How do you discuss with a point that diverge from common sense? This was something I wasn't prepared, that's not what retry mechanisms are for, and at the same time, what are retry mechanisms even for?
The most obvious reason is that HTTP is really not that reliable. Having failed requests due to infrastructure issue makes up for the majority of our errors, It's nothing we can control, infrastructure working on a large scale of load show us that 99% uptime is not that much.
So even though you have a very stable application, the connection to database, the ingress controller, the load balancer, the gateway, all those pieces of software that make our modern infrastructure introduce chaos to the system.
How we can control that chaos and increase the performance of an application? The simplest solution we have been relying for ages, was simply to retry. What is the best alternative here? Your application takes 3 seconds longer to load or showing an error page to the user?
Well that's my understanding of the problem, how I see the issue. Therefore, my view of it. How to explain it on a discussion where Newrelic was not finding errors, why would we need to retry? I tried to bring the argument that we don't see them because we DO retry right now, so this will not be visible.
By the way, this is even harder to track when your UI is making the requests, your users might be facing issues that you are completely unaware of.
Having retries in the frontend is paramount and the reason why UseQuery is growing in popularity, they handle out of the box all the caching, retry, and state of your requests. The difference between a high level application to a side project, that little detail that makes all the difference ✨

Currently the main pain we are feeling in our project is to connect to database, somehow azure is not the best at it (??), so most of the time a retry can fix the problem, we can ignore the error and move along, some seconds slower but still kicking.
Again, how to measure it? Could be skill issues? Definitely, should not have been so hard to track it, and sometimes you need to be reasonable on where you spend your money, or credits. I'm not here to track something that did not fail.

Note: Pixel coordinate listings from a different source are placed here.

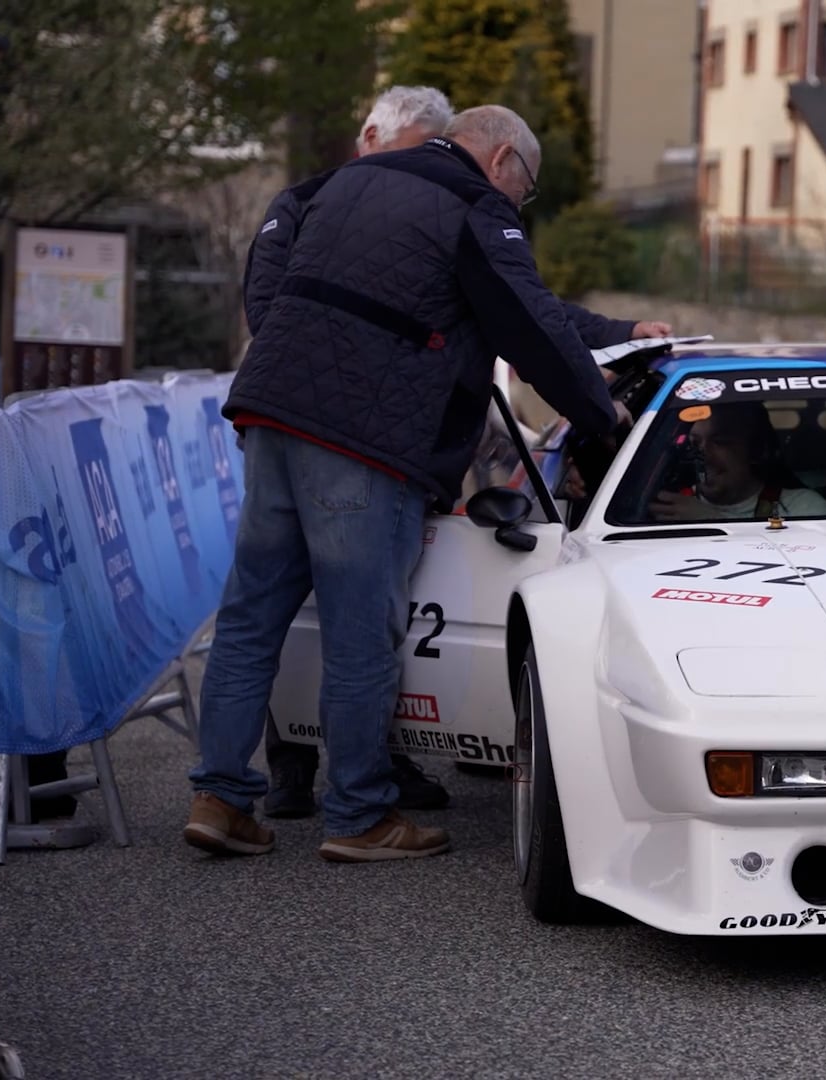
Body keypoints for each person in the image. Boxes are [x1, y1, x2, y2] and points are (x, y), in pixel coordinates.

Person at [185, 104, 622, 863]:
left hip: (270, 412)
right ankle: (358, 814)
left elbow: (276, 285)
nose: (523, 202)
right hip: (362, 437)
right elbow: (528, 321)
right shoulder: (477, 206)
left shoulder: (344, 183)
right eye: (529, 188)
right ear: (502, 163)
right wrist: (600, 417)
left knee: (252, 613)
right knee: (364, 628)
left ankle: (219, 798)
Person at [648, 404, 826, 521]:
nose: (703, 454)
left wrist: (709, 521)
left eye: (720, 442)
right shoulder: (662, 506)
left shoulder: (804, 508)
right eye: (694, 442)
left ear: (756, 450)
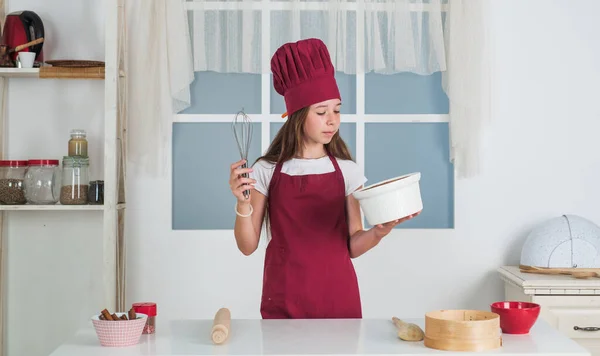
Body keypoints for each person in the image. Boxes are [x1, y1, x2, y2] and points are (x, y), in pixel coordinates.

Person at [228, 38, 420, 319]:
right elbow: (247, 246)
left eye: (337, 110)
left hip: (338, 299)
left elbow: (353, 244)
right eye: (321, 112)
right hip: (284, 298)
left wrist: (379, 231)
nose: (332, 120)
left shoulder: (348, 171)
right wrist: (242, 202)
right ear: (296, 115)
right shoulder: (266, 170)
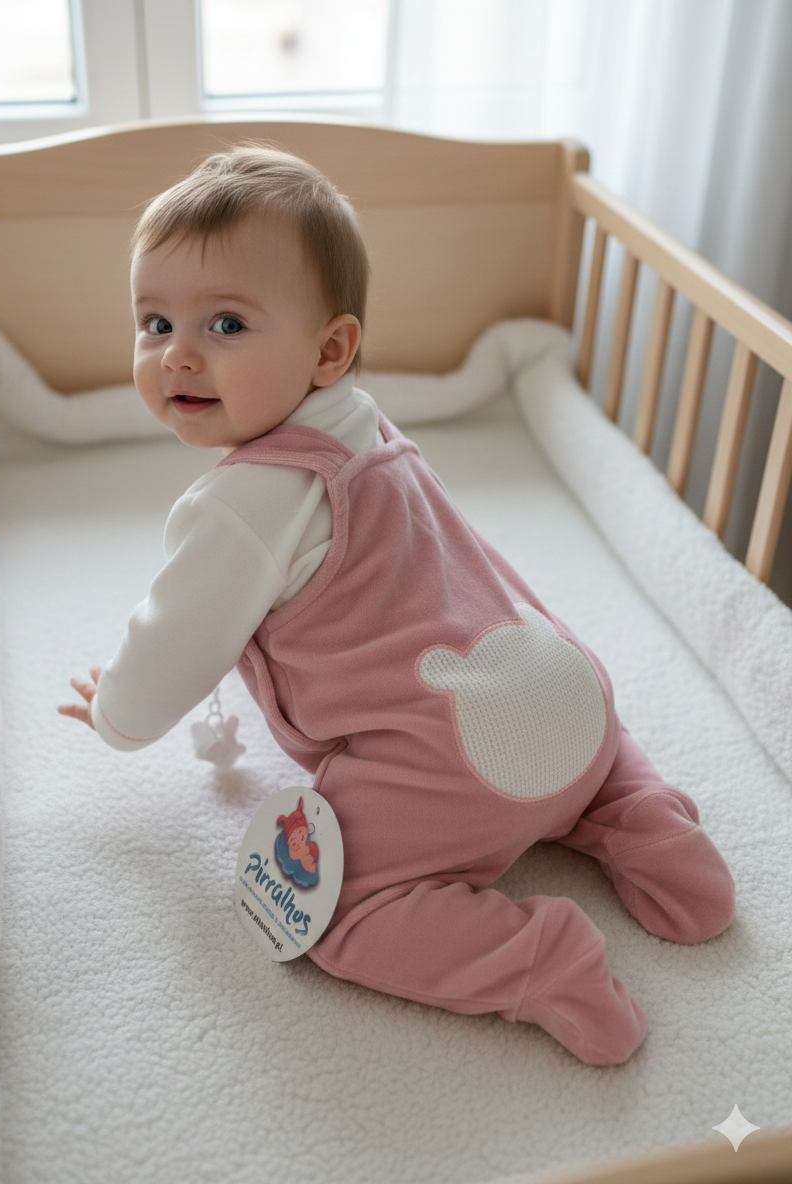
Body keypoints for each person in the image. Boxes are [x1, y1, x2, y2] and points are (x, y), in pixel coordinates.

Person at [59, 146, 735, 1065]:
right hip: (567, 689)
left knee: (331, 908)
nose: (176, 353)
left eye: (225, 323)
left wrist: (113, 710)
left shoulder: (242, 506)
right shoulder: (361, 421)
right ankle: (640, 816)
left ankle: (539, 960)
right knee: (576, 744)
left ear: (329, 349)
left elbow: (171, 646)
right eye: (153, 321)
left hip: (458, 771)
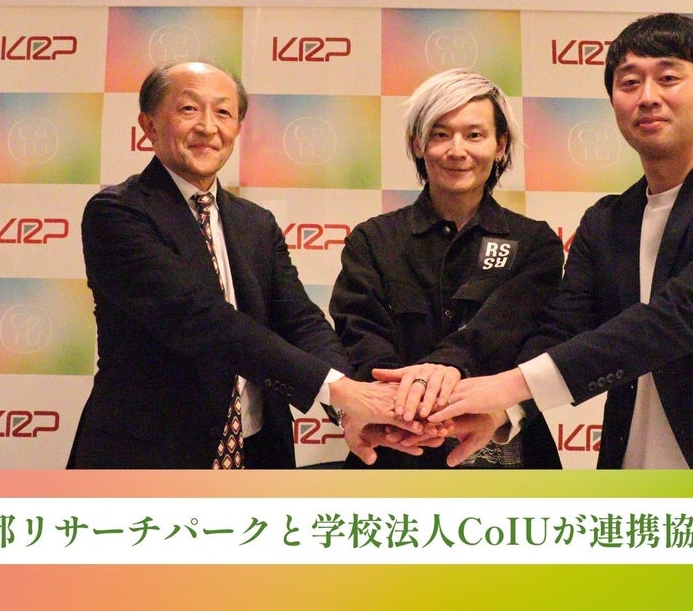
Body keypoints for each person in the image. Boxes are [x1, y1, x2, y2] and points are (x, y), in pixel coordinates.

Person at [404, 13, 693, 469]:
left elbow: (675, 318)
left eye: (667, 78)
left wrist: (506, 386)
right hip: (629, 479)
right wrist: (504, 410)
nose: (648, 97)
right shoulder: (607, 221)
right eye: (629, 83)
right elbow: (563, 327)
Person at [67, 61, 427, 469]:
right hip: (149, 457)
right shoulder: (117, 213)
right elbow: (199, 318)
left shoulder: (254, 222)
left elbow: (299, 320)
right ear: (148, 125)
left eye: (223, 112)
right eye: (188, 109)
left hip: (259, 451)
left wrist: (349, 407)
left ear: (238, 128)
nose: (208, 127)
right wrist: (337, 389)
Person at [330, 68, 563, 468]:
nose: (457, 150)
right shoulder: (373, 239)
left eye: (474, 135)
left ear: (500, 145)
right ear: (418, 144)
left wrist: (445, 368)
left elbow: (514, 333)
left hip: (507, 456)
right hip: (394, 447)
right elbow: (360, 336)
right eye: (440, 134)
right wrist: (402, 406)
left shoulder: (534, 242)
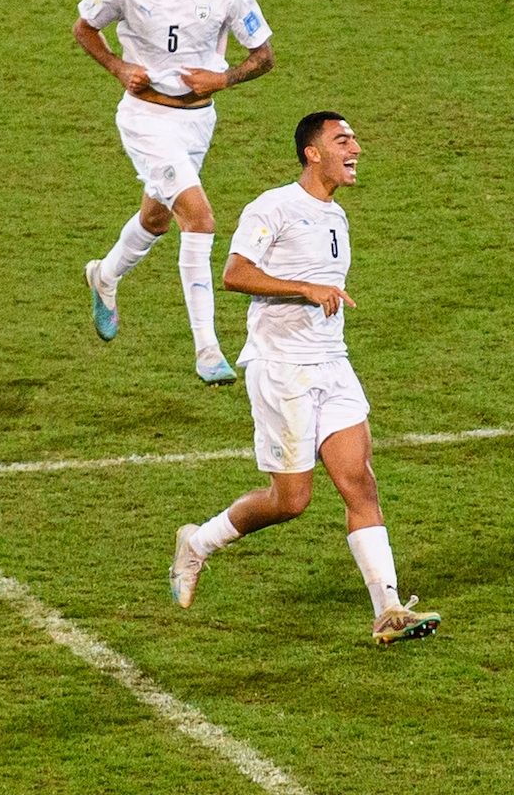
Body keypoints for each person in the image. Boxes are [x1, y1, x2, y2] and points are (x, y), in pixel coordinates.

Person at [166, 113, 439, 645]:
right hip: (282, 369)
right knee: (291, 500)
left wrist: (317, 294)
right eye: (343, 140)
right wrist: (304, 289)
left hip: (333, 364)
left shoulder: (335, 215)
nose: (356, 148)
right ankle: (197, 543)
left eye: (354, 138)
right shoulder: (273, 207)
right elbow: (235, 273)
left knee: (359, 483)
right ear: (312, 153)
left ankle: (387, 608)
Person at [73, 0, 276, 384]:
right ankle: (207, 349)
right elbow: (84, 28)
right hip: (146, 118)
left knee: (156, 217)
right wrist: (118, 67)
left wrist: (223, 80)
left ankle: (106, 275)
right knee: (199, 218)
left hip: (197, 123)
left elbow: (264, 55)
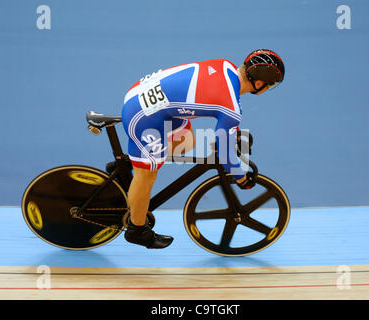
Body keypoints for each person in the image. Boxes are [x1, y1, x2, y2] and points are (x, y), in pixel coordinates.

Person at [120, 49, 285, 249]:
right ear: (259, 83)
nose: (269, 88)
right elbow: (225, 152)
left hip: (144, 96)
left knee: (187, 142)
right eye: (272, 85)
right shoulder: (231, 107)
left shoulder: (226, 66)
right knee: (148, 175)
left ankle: (136, 161)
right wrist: (241, 178)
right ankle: (137, 230)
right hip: (143, 115)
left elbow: (225, 115)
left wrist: (232, 134)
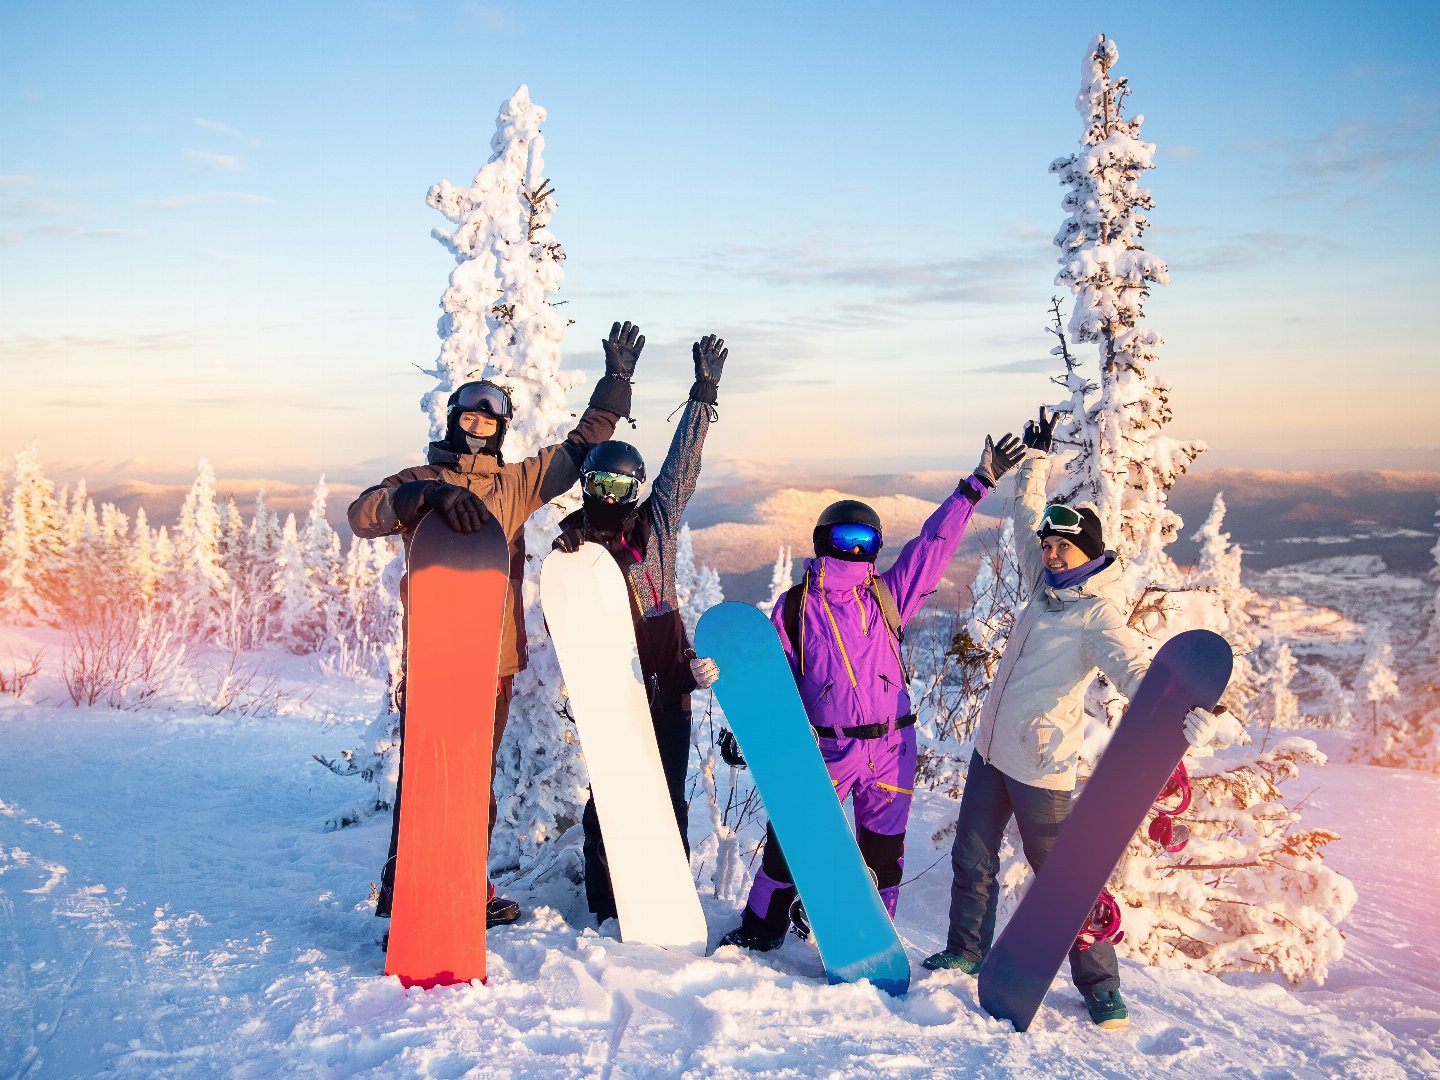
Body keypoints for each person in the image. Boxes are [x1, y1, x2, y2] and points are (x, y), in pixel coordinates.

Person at [922, 406, 1224, 1031]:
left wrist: (1191, 717)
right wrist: (1033, 468)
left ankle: (1101, 988)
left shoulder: (1097, 617)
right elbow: (1026, 524)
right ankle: (966, 951)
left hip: (1041, 771)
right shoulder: (1042, 588)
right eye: (1051, 547)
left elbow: (1143, 678)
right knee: (971, 861)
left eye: (1064, 547)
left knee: (1066, 885)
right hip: (989, 754)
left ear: (1088, 552)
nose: (1053, 554)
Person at [347, 320, 644, 930]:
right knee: (431, 775)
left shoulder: (514, 487)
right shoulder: (418, 481)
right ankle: (403, 886)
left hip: (495, 659)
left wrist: (616, 384)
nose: (477, 425)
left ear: (502, 427)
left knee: (474, 778)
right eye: (468, 416)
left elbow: (580, 450)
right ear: (453, 421)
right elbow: (362, 514)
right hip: (436, 656)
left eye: (490, 418)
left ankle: (467, 883)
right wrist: (421, 500)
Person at [694, 430, 1028, 952]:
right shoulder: (794, 608)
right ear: (823, 540)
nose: (856, 550)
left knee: (882, 856)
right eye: (846, 539)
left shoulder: (889, 597)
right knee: (793, 845)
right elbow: (767, 681)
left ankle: (873, 940)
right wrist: (744, 729)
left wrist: (976, 486)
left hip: (893, 748)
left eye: (866, 542)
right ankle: (762, 930)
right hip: (827, 748)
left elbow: (932, 547)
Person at [551, 334, 728, 927]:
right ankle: (605, 897)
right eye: (601, 485)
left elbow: (684, 465)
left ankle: (664, 894)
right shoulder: (574, 544)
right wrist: (569, 556)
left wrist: (703, 396)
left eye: (622, 487)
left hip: (667, 678)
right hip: (612, 687)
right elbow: (568, 620)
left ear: (636, 489)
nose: (611, 496)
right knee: (612, 793)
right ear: (588, 487)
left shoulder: (657, 525)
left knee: (667, 792)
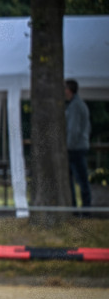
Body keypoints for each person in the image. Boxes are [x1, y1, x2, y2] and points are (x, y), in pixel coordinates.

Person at [65, 79, 92, 210]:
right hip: (80, 146)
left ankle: (83, 209)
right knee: (79, 179)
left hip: (75, 149)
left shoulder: (75, 106)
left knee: (80, 180)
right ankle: (77, 208)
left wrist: (68, 146)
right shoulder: (78, 104)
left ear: (69, 90)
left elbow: (73, 129)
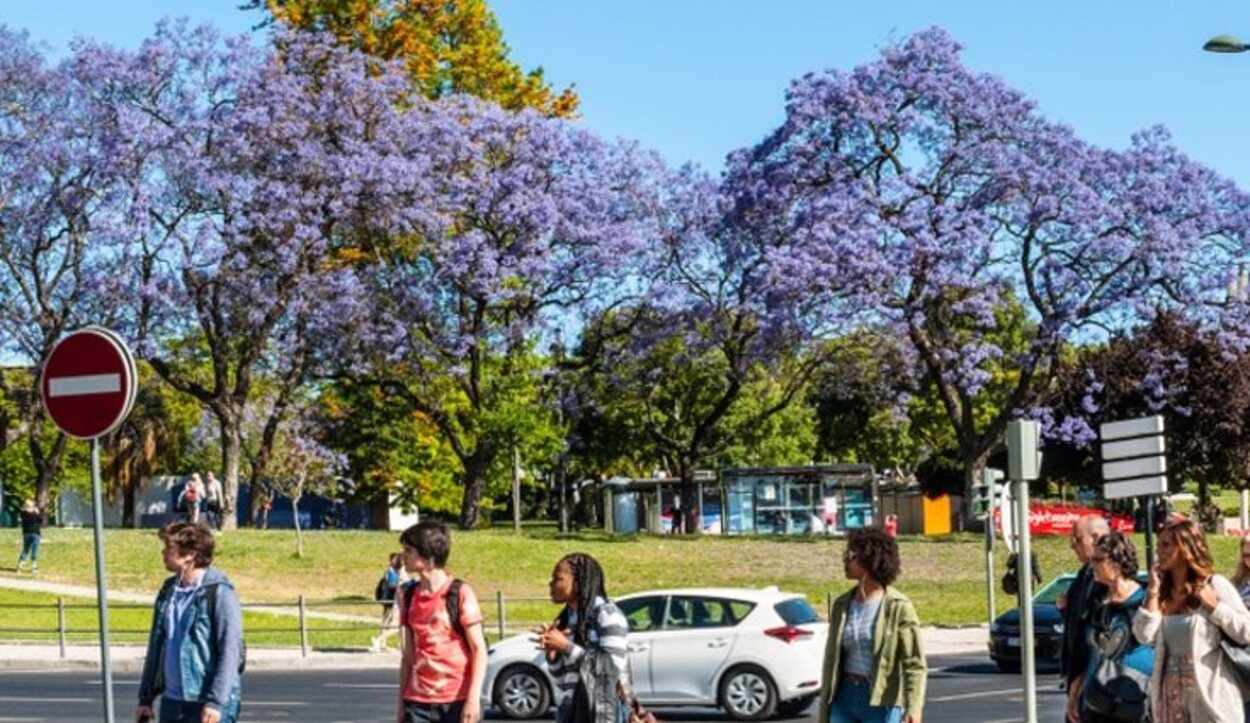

So I researched on reasons to not remove the commonest pattern in software development. What strike me was an article saying: "not all errors deserve to be retry". That's a point that I was overlooking, simply retry is not enough. I've applied some rules to our retry
- ► Only retry on 5xx errors
- ► Always increase the waiting time per request, as to give time to the server to recover
- ► Do not retry for more than three times
- ► Add a context to the retries, if the request timeouts, cancel the retry
Simple changes that prevent us from attacking our own server, and good practices in general. I really like the idea of challenging predefined concepts on our industry, but only when we are open to discuss it, Like How I fixed TDD and how you can too.
Now I know that we can make it even better with circuit breakers and other microservices, but how this is implemented is a subject for another post.